Wil Myers took home American League Rookie of the Year honors Monday evening, receiving 23 of the 30 possible first-place votes allotted to the baseball writers, along with 130 total points en route to becoming the third Tampa Bay Rays rookie to win the accolade in the past six seasons (Evan Longoria, 2008; Jeremy Hellickson, 2011).
Promoted to the Show on June 16 after 64 productive games with triple-A Durham (.286/.356/.520, 14 HR), the 22-year-old proceeded to post an AL rookie-best .831 OPS over 88 contests with the big league roster, helping Tampa Bay secure its playoff berth before being bounced by the Red Sox 4-1 in the divisional round of the postseason.
Flashing his power consistently while showing he can be at least a serviceable corner glove in the future, the former third-round draft pick in the 2009 draft gave the Rays many reasons to believe he can be the difference-making corner bat their scouts saw when they acquired him from Kansas City in 2012. But there was a flaw to Myers' game that stands out in particular from his first stint in the big leagues: His plate discipline regressions when behind in the count.
Myers' Swing Rate in Hitters Counts, 2013
Myers' Swing Rate in Pitchers Counts, 2013
Truth be told, Myers was one of baseball's better 'ahead in the count' hitters last season.

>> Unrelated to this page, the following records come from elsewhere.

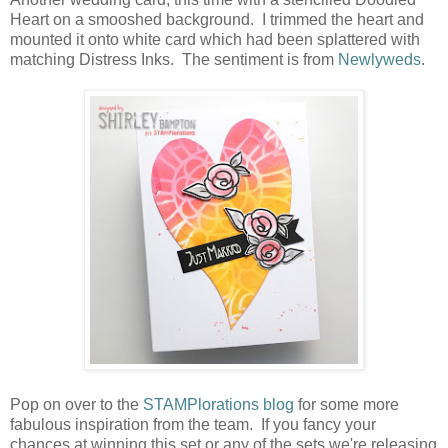
Heart on a smooshed background. I trimmed the heart and
mounted it onto white card which had been splattered with
matching Distress Inks. The sentiment is from
Newlyweds
.
Pop on over to the
STAMPlorations blog
for some more
fabulous inspiration from the team. If you fancy your
chances at winning this set or any of the sets we're releasing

Among qualifying right-handed batters, his .502 weighted on-base average beat out Buster Posey (.499) and Matt Holliday (.496), among others, and was well-above the .466 league-average mark. He offered at non-strikes less than a quarter of the time (21.6% chase rate), which was also below league average (23.2%). This enabled him to put quality contact on pitches at a high frequency -- accumulating a well-hit average of .429 that was only slightly behind that of Mike Trout (.439) in hitters' counts.
Those successess vanished in pitchers' counts, however. Myers' .232 wOBA in non-hitters counts was below league average (.236) and his plate discipline -- if you had not already noticed from the charts above -- became an obvious weakness (31.4% chase rate) rather than a strength, as we saw when he was ahead in the count. And while he did swing at fewer non-strikes than the 36.4% league average in pitchers counts, those plate discipline regressions were enough to decrease his well-hit average severely (.160 WHAV in non-hitters counts compared to .429 in hitters counts).

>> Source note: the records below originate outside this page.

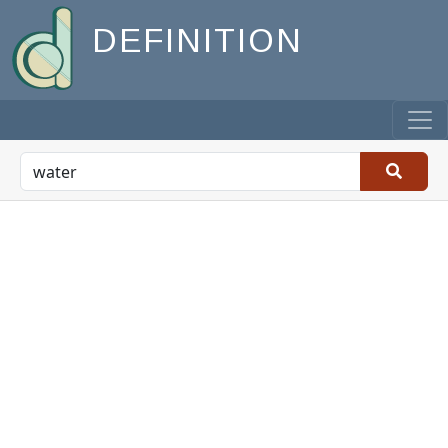
DEFINITION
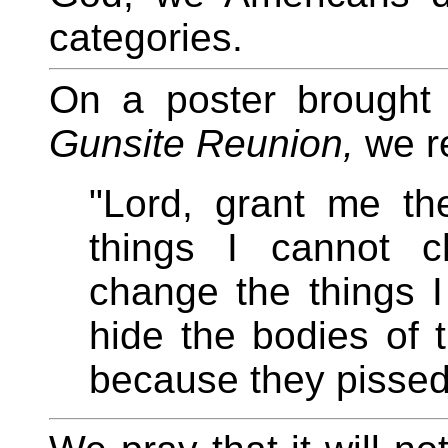
categories.
On a poster brought
Gunsite Reunion,
we re
"Lord, grant me th
things I cannot c
change the things 
hide the bodies of t
because they pissed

Myers has proved that when he gets ahead of pitchers in the count, he makes them pay through a relatively selective approach (for a rookie) and subsequent ability to hammer the baseball with the likes of some of the best (i.e. Trout) in the game. If he wants to take the next step and develop into a perennial All-Star, however, he must learn to minimize his propensity to offer a non-strikes when behind in the count, as this has led to a significant decease in his ability to hit pitches with authority.
Once he shows an ability to cut down on his unwise tendencies in pitchers' counts, he will be better equipped to work ahead in the count and mash any mistake thrown in his above-the-belt sweet spot.